(Required work): Will you return the material word for word, from its first line through the line that contains "Följ oss på sociala medier!", including that line?

(Dataset records):
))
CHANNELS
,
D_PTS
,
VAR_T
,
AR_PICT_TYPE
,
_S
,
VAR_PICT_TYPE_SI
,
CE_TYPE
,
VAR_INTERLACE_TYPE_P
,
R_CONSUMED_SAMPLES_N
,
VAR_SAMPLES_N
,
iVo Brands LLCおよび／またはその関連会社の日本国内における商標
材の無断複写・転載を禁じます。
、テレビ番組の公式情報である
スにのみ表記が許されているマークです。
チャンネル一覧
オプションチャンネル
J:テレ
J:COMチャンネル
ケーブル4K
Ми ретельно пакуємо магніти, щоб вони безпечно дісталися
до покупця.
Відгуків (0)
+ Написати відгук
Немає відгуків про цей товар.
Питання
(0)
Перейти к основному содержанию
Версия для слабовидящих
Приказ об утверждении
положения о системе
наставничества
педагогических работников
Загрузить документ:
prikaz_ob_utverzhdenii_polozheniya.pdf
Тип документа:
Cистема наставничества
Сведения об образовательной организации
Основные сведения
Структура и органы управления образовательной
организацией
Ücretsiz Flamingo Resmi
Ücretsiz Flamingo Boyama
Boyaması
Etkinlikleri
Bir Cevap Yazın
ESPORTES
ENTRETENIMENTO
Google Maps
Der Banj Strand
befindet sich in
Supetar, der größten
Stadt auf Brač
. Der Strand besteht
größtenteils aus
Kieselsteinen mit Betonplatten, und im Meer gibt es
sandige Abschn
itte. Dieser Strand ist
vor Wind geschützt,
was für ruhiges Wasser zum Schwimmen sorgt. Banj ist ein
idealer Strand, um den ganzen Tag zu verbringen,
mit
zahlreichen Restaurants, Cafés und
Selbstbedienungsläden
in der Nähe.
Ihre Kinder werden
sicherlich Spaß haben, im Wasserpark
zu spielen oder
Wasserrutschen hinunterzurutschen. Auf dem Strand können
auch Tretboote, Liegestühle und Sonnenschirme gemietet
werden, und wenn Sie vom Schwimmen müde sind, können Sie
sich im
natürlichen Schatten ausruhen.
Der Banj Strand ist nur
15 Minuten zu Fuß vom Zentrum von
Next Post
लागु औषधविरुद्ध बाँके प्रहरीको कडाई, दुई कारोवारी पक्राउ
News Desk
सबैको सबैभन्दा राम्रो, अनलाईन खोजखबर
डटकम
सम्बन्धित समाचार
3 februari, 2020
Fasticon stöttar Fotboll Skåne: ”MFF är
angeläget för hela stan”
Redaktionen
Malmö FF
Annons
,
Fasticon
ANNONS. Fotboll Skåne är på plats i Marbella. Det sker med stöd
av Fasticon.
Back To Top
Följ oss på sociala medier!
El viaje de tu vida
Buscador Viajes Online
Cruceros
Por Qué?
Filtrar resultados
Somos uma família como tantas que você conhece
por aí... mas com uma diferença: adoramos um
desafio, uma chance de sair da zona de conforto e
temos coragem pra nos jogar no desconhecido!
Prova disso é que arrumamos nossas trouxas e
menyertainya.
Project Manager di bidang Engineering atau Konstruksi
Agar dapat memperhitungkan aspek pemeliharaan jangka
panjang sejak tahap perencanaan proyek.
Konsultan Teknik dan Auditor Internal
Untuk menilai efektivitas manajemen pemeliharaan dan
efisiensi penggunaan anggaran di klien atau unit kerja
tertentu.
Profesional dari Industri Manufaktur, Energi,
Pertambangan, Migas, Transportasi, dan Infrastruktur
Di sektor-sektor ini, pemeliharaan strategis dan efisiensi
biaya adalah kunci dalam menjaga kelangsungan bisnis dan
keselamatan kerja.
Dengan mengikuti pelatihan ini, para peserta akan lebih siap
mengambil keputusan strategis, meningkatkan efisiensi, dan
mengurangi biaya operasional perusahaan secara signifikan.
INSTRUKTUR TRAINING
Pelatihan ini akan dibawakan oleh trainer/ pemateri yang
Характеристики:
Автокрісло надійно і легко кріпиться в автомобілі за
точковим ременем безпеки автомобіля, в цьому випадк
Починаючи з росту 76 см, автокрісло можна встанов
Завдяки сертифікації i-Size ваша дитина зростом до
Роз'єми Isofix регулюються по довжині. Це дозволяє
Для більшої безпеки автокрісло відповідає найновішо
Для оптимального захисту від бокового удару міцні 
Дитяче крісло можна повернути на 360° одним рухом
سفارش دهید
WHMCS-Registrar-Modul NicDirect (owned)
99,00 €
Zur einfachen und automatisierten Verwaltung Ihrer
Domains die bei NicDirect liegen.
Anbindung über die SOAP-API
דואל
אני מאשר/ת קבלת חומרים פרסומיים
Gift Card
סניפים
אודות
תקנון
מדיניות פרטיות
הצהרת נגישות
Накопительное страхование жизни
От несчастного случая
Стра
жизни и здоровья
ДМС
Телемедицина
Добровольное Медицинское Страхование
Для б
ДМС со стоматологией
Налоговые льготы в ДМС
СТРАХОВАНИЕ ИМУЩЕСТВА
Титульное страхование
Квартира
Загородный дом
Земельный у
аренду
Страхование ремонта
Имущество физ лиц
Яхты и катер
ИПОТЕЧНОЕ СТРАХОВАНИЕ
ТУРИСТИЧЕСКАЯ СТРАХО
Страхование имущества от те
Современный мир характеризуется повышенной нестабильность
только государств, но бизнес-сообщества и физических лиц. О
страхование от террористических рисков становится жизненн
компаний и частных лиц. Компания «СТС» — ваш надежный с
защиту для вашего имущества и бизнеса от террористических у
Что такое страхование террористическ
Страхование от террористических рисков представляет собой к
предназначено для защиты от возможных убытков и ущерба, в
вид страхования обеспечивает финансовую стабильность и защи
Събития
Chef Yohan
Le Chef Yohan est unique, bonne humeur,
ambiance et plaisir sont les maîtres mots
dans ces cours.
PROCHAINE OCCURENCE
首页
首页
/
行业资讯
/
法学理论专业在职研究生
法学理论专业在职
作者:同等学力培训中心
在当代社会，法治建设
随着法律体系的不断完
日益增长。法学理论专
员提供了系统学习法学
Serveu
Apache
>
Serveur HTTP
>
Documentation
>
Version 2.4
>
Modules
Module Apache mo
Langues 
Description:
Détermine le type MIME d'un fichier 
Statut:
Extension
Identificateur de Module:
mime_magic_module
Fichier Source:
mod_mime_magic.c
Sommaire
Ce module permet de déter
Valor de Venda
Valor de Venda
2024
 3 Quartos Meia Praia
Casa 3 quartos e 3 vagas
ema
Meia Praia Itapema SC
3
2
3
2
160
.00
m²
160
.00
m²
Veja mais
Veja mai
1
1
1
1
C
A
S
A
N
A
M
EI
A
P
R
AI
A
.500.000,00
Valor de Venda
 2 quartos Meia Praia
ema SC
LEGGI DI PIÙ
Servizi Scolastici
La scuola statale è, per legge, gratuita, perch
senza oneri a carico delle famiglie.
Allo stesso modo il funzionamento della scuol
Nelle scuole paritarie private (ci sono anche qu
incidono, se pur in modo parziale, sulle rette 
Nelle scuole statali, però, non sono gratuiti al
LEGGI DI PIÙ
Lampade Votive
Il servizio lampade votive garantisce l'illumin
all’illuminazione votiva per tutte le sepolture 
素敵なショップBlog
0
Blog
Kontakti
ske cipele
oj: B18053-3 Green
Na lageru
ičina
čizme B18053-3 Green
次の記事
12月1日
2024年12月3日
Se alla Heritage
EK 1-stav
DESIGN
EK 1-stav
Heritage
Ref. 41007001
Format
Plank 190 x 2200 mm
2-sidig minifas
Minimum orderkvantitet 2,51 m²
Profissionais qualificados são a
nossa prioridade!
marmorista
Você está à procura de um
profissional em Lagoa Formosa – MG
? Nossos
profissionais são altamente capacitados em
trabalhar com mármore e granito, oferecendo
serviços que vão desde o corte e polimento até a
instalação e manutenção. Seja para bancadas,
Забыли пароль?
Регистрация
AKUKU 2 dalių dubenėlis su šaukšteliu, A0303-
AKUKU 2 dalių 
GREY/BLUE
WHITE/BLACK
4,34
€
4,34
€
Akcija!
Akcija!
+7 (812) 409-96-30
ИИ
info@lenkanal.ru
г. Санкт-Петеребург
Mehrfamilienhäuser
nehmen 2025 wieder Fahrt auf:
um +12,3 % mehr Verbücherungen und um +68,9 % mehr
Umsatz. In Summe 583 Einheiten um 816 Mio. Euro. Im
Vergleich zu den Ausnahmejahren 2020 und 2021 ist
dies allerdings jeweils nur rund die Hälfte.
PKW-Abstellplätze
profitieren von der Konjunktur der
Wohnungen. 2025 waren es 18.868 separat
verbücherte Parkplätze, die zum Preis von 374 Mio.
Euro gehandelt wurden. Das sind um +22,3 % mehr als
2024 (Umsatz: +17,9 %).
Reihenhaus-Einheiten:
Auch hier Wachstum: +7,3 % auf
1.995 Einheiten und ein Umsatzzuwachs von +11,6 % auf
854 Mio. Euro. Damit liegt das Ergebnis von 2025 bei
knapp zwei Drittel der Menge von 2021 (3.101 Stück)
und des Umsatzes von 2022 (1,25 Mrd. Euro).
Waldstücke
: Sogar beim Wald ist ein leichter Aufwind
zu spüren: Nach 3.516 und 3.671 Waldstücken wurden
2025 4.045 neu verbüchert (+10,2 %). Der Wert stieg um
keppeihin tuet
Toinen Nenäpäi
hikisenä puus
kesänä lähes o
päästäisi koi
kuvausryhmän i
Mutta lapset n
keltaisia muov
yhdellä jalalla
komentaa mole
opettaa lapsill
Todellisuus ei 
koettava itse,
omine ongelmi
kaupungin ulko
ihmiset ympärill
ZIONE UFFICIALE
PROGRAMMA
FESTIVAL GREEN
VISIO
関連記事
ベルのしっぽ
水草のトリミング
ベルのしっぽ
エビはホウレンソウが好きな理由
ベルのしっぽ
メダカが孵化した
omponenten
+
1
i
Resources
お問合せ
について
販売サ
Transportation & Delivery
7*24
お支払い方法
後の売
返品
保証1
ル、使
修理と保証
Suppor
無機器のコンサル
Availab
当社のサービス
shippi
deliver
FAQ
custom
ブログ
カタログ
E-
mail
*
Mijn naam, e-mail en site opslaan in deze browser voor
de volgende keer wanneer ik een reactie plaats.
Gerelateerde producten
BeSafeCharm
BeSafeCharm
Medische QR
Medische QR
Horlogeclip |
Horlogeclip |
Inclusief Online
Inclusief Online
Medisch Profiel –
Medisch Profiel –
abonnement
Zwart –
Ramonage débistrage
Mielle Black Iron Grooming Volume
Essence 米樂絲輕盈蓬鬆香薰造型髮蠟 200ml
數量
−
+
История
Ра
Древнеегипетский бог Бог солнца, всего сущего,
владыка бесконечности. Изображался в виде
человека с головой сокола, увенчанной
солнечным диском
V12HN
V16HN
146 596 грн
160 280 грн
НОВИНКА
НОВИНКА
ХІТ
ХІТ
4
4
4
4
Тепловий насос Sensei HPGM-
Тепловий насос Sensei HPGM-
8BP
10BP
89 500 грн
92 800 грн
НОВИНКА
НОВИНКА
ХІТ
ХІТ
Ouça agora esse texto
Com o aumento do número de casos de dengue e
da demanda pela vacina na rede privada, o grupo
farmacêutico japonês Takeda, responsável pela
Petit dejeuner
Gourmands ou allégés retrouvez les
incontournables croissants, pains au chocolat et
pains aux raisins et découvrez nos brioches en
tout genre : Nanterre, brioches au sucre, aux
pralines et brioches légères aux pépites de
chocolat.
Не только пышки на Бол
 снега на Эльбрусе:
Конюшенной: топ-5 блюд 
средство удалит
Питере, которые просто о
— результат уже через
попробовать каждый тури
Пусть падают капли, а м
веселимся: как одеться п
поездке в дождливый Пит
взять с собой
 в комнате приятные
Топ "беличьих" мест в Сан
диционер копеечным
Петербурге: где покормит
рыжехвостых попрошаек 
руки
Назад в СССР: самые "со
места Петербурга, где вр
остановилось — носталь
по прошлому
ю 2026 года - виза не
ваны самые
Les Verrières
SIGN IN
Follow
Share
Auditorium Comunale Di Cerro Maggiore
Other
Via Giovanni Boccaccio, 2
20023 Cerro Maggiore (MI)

(Solution):
))
CHANNELS
,
D_PTS
,
VAR_T
,
AR_PICT_TYPE
,
_S
,
VAR_PICT_TYPE_SI
,
CE_TYPE
,
VAR_INTERLACE_TYPE_P
,
R_CONSUMED_SAMPLES_N
,
VAR_SAMPLES_N
,
iVo Brands LLCおよび／またはその関連会社の日本国内における商標
材の無断複写・転載を禁じます。
、テレビ番組の公式情報である
スにのみ表記が許されているマークです。
チャンネル一覧
オプションチャンネル
J:テレ
J:COMチャンネル
ケーブル4K
Ми ретельно пакуємо магніти, щоб вони безпечно дісталися
до покупця.
Відгуків (0)
+ Написати відгук
Немає відгуків про цей товар.
Питання
(0)
Перейти к основному содержанию
Версия для слабовидящих
Приказ об утверждении
положения о системе
наставничества
педагогических работников
Загрузить документ:
prikaz_ob_utverzhdenii_polozheniya.pdf
Тип документа:
Cистема наставничества
Сведения об образовательной организации
Основные сведения
Структура и органы управления образовательной
организацией
Ücretsiz Flamingo Resmi
Ücretsiz Flamingo Boyama
Boyaması
Etkinlikleri
Bir Cevap Yazın
ESPORTES
ENTRETENIMENTO
Google Maps
Der Banj Strand
befindet sich in
Supetar, der größten
Stadt auf Brač
. Der Strand besteht
größtenteils aus
Kieselsteinen mit Betonplatten, und im Meer gibt es
sandige Abschn
itte. Dieser Strand ist
vor Wind geschützt,
was für ruhiges Wasser zum Schwimmen sorgt. Banj ist ein
idealer Strand, um den ganzen Tag zu verbringen,
mit
zahlreichen Restaurants, Cafés und
Selbstbedienungsläden
in der Nähe.
Ihre Kinder werden
sicherlich Spaß haben, im Wasserpark
zu spielen oder
Wasserrutschen hinunterzurutschen. Auf dem Strand können
auch Tretboote, Liegestühle und Sonnenschirme gemietet
werden, und wenn Sie vom Schwimmen müde sind, können Sie
sich im
natürlichen Schatten ausruhen.
Der Banj Strand ist nur
15 Minuten zu Fuß vom Zentrum von
Next Post
लागु औषधविरुद्ध बाँके प्रहरीको कडाई, दुई कारोवारी पक्राउ
News Desk
सबैको सबैभन्दा राम्रो, अनलाईन खोजखबर
डटकम
सम्बन्धित समाचार
3 februari, 2020
Fasticon stöttar Fotboll Skåne: ”MFF är
angeläget för hela stan”
Redaktionen
Malmö FF
Annons
,
Fasticon
ANNONS. Fotboll Skåne är på plats i Marbella. Det sker med stöd
av Fasticon.
Back To Top
Följ oss på sociala medier!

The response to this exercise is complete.